-- PAGE EXCERPT --
-=-=-=-=-
I want to know a better word for ‘audience’ in this sort of scenario, and the sort of involvement in the creation of media that we write about. I see ‘the former audience’ (scare quotes not optional) quite frequently, but that seems a bit poncy. I tried to use the word ‘participants’ in my write up since that seemed best to capture what these particular events are about. It’s like a Roman forum, with the panellists as senators, I guess. But at the same time, I find ‘participants’ a bit of a mouthful, too.

I could just say ‘people’, but how would you construe this: “One of the participants, X from Y, said that blah blah blah”. One of the people? bleuch!

Delegates, maybe? But that seems to imply that we totally identify with the organisations we work for and those organisations speak with one voice.

It seems like a petty, semantic quibble, but if you can’t find an elegant, demotic way to say what you mean, then that means this new environment isn’t quite culturally accepted yet. Maybe it’s like the word ‘chair’. People used to laugh when you used it as a replacement for ‘chairman’. You don’t see many people laughing now.
-=-=-=-=-
-- RECORDS FOR PROCESSING --

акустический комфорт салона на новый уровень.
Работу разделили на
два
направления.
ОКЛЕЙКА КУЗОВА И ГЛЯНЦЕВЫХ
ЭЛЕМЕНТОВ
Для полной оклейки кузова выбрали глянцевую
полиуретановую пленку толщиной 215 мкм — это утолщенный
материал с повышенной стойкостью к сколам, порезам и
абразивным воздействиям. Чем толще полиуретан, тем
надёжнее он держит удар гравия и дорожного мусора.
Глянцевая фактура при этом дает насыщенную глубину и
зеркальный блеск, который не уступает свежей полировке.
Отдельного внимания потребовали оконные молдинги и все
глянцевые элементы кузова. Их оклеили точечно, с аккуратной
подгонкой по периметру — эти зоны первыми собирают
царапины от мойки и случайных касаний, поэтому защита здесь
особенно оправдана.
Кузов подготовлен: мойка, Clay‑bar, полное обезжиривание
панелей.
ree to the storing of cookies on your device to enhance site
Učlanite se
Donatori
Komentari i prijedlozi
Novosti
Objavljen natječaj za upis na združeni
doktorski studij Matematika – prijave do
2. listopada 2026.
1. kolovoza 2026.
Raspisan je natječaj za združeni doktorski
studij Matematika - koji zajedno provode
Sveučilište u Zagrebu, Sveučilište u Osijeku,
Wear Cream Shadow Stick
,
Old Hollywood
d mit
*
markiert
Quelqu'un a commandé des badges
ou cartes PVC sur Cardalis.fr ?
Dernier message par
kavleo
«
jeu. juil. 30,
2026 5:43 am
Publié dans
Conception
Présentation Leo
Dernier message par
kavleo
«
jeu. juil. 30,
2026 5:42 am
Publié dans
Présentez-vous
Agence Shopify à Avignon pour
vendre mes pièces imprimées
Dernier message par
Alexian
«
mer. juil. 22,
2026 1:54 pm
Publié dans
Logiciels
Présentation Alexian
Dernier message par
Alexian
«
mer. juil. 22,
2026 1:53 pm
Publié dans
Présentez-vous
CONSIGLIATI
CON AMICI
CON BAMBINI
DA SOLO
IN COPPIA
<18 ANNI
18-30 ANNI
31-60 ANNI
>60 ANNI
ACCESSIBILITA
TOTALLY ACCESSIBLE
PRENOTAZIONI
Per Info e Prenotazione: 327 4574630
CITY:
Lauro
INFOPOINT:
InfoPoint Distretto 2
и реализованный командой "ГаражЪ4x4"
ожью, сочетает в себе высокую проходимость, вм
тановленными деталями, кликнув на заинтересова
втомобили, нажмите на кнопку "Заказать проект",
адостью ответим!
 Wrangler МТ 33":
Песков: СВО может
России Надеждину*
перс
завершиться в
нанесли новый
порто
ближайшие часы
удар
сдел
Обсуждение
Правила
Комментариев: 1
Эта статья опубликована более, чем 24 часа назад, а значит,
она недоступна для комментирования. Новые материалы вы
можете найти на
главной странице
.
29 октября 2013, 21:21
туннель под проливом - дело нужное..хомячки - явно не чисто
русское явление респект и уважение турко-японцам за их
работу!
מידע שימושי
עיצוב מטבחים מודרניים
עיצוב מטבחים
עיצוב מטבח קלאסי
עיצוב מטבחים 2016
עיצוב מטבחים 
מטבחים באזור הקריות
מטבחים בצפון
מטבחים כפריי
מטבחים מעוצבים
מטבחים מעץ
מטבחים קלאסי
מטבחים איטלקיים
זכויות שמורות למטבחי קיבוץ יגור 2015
-=-=-=-=-
-- REQUIREMENT A --
Translate the sentence "You don’t see many people laughing now." from the passage about finding a better word for "audience" into Spanish.
-- REQUIREMENT B --
Return the lines of the records from the very first line through the line that contains "PRENOTAZIONI", both included, reproducing each line exactly.

-- EXERCISE SOLUTION A --
Ahora no se ve a mucha gente riéndose.

-- EXERCISE SOLUTION B --
акустический комфорт салона на новый уровень.
Работу разделили на
два
направления.
ОКЛЕЙКА КУЗОВА И ГЛЯНЦЕВЫХ
ЭЛЕМЕНТОВ
Для полной оклейки кузова выбрали глянцевую
полиуретановую пленку толщиной 215 мкм — это утолщенный
материал с повышенной стойкостью к сколам, порезам и
абразивным воздействиям. Чем толще полиуретан, тем
надёжнее он держит удар гравия и дорожного мусора.
Глянцевая фактура при этом дает насыщенную глубину и
зеркальный блеск, который не уступает свежей полировке.
Отдельного внимания потребовали оконные молдинги и все
глянцевые элементы кузова. Их оклеили точечно, с аккуратной
подгонкой по периметру — эти зоны первыми собирают
царапины от мойки и случайных касаний, поэтому защита здесь
особенно оправдана.
Кузов подготовлен: мойка, Clay‑bar, полное обезжиривание
панелей.
ree to the storing of cookies on your device to enhance site
Učlanite se
Donatori
Komentari i prijedlozi
Novosti
Objavljen natječaj za upis na združeni
doktorski studij Matematika – prijave do
2. listopada 2026.
1. kolovoza 2026.
Raspisan je natječaj za združeni doktorski
studij Matematika - koji zajedno provode
Sveučilište u Zagrebu, Sveučilište u Osijeku,
Wear Cream Shadow Stick
,
Old Hollywood
d mit
*
markiert
Quelqu'un a commandé des badges
ou cartes PVC sur Cardalis.fr ?
Dernier message par
kavleo
«
jeu. juil. 30,
2026 5:43 am
Publié dans
Conception
Présentation Leo
Dernier message par
kavleo
«
jeu. juil. 30,
2026 5:42 am
Publié dans
Présentez-vous
Agence Shopify à Avignon pour
vendre mes pièces imprimées
Dernier message par
Alexian
«
mer. juil. 22,
2026 1:54 pm
Publié dans
Logiciels
Présentation Alexian
Dernier message par
Alexian
«
mer. juil. 22,
2026 1:53 pm
Publié dans
Présentez-vous
CONSIGLIATI
CON AMICI
CON BAMBINI
DA SOLO
IN COPPIA
<18 ANNI
18-30 ANNI
31-60 ANNI
>60 ANNI
ACCESSIBILITA
TOTALLY ACCESSIBLE
PRENOTAZIONI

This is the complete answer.